Graduate Researcher Univ. of Pittsburgh Sch. of Med., United States
Disclosure(s):
Alisa Omelchenko, MS: No financial relationships to disclose
Introduction/Rationale: The complexity of T follicular helper (Tfh) cell populations and inconsistent findings across experimental systems have fueled ongoing debate regarding Tfh differentiation. Without a unified systems approach, it remains unclear whether these inconsistencies stem from technical artifacts or true biological differences between human and murine systems.
Methods: We adopted a novel multi-scale network approach that incorporates both regulatory and physical interactions. This systems approach elucidates circuits underlying Tfh differentiation by integrating data from ‘omic profiles. We then interrogate the circuits across data types, disease contexts and species to evaluate them and validate them in-vivo.

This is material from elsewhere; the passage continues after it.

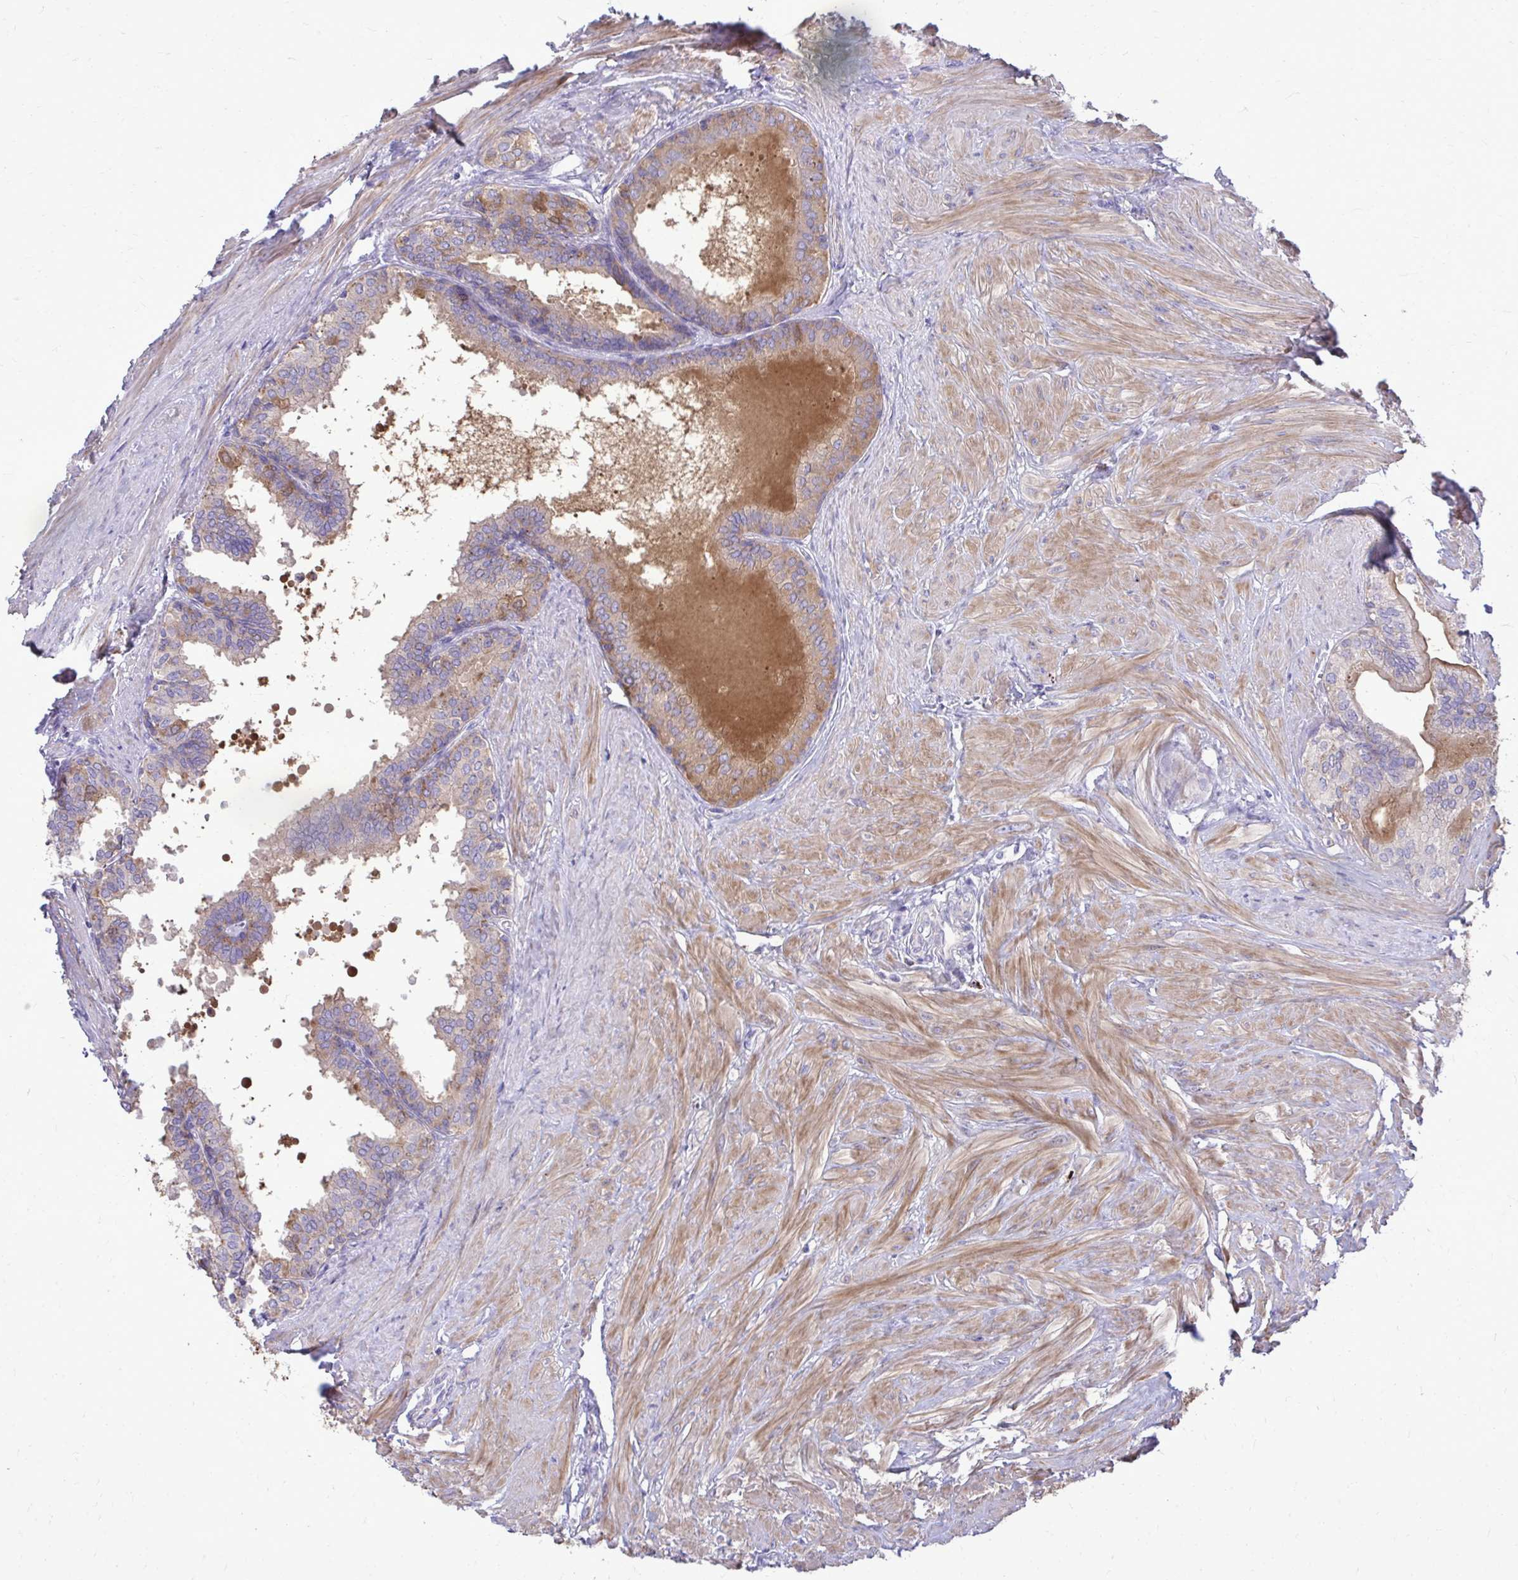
{"staining": {"intensity": "strong", "quantity": "25%-75%", "location": "cytoplasmic/membranous"}, "tissue": "prostate", "cell_type": "Glandular cells", "image_type": "normal", "snomed": [{"axis": "morphology", "description": "Normal tissue, NOS"}, {"axis": "topography", "description": "Prostate"}, {"axis": "topography", "description": "Peripheral nerve tissue"}], "caption": "A high amount of strong cytoplasmic/membranous expression is identified in approximately 25%-75% of glandular cells in normal prostate. The protein of interest is stained brown, and the nuclei are stained in blue (DAB (3,3'-diaminobenzidine) IHC with brightfield microscopy, high magnification).", "gene": "TP53I11", "patient": {"sex": "male", "age": 55}}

Results: We capture multi-level regulation of immune system organization and recapitulate known drivers. While components have been individually reported, the novel aspect lies in the discovery and connectivity of a core signature using an unbiased approach. We found a core Tfh set which is conserved across humans and mice addressing a fundamental open question in the field, as different systems (in-vitro, ex-vivo and in-vivo) have led to discovery of varying components. Further, we shed light on the scientific debate and demonstrate how IL-12 specifically blocks the differentiation of Tfh precursors into GC Tfh cells, in both humans and mice. Our in-vivo validation also demonstrated that at present, in-vitro systems fail to represent ex-vivo GC-Tfh, and combining high quality human cell analysis with murine experiments remains crucial for dissecting molecular mechanisms that are difficult to model in-vitro.
Conclusion: The gene sets identified in this analysis converge on a core regulatory network that is conserved across species, tissues, disease states, and experimental systems, an outcome only possible if the underlying biology is truly consistent. Notably, the necessity of IL-12 for Tfh differentiation has important implications for vaccine strategies that utilize IL-12 based adjuvants.